Job Description – Data Science
Basic Qualification:
- ME/MS from premier institute with a background in Mechanical/Industrial/Chemical/Materials engineering.
- Strong Analytical skills and application of Statistical techniques to problem solving
- Expertise in algorithms, data structures and performance optimization techniques
- Proven track record of demonstrating end to end ownership involving taking an idea from incubator to market
- Minimum years of experience in data analysis (2+), statistical analysis, data mining, algorithms for optimization.
Responsibilities
The Data Engineer/Analyst will
- Work with stakeholders throughout the organization to identify opportunities for leveraging company data to drive business solutions.

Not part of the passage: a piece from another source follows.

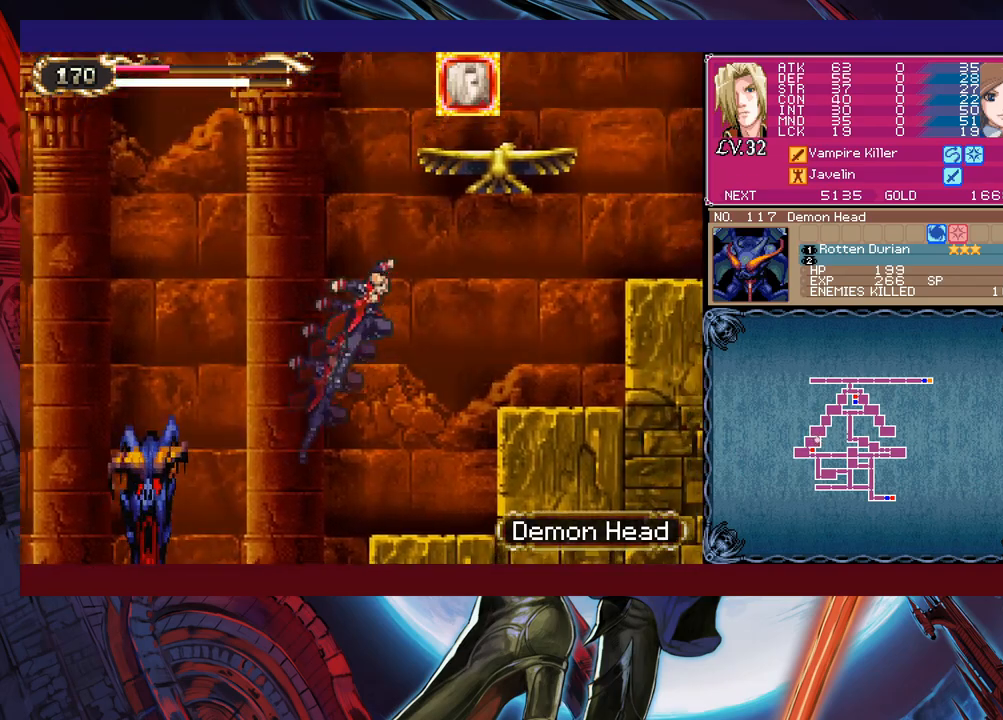
{"buttons": [], "left_stick": "up-right", "events": [[117, "B", "down"], [117, "Y", "down"], [200, "B", "up"], [200, "Y", "up"], [400, "B", "down"], [400, "Y", "down"], [467, "B", "up"], [467, "Y", "up"]]}
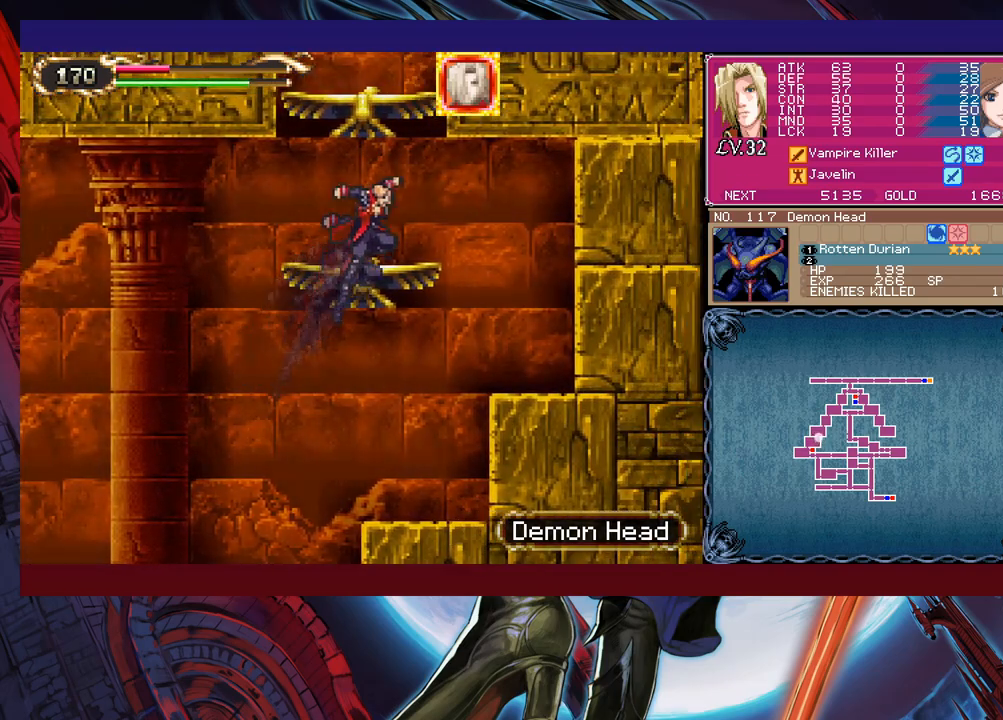
{"buttons": [], "left_stick": "up-right", "events": [[50, "B", "down"], [50, "Y", "down"], [67, "left_stick", "up-left"], [117, "B", "up"], [150, "Y", "up"], [200, "left_stick", "up-right"], [217, "B", "down"], [217, "Y", "down"], [300, "B", "up"], [300, "Y", "up"], [367, "B", "down"], [367, "Y", "down"], [417, "B", "up"], [417, "Y", "up"]]}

- Clear interaction with Business teams including product planning, sales, marketing, finance for defining the projects, objectives.
- Mine and analyze data from company databases to drive optimization and improvement of product and process development, marketing techniques and business strategies
- Coordinate with different R&D and Business teams to implement models and monitor outcomes.
- Mentor team members towards developing quick solutions for business impact.
- Skilled at all stages of the analysis process including defining key business questions, recommending measures, data sources, methodology and study design, dataset creation, analysis execution, interpretation and presentation and publication of results.
- 4+ years’ experience in MNC environment with projects involving ML, DL and/or DS
- Experience in Machine Learning, Data Mining or Machine Intelligence (Artificial Intelligence)
- Knowledge on Microsoft Azure will be desired.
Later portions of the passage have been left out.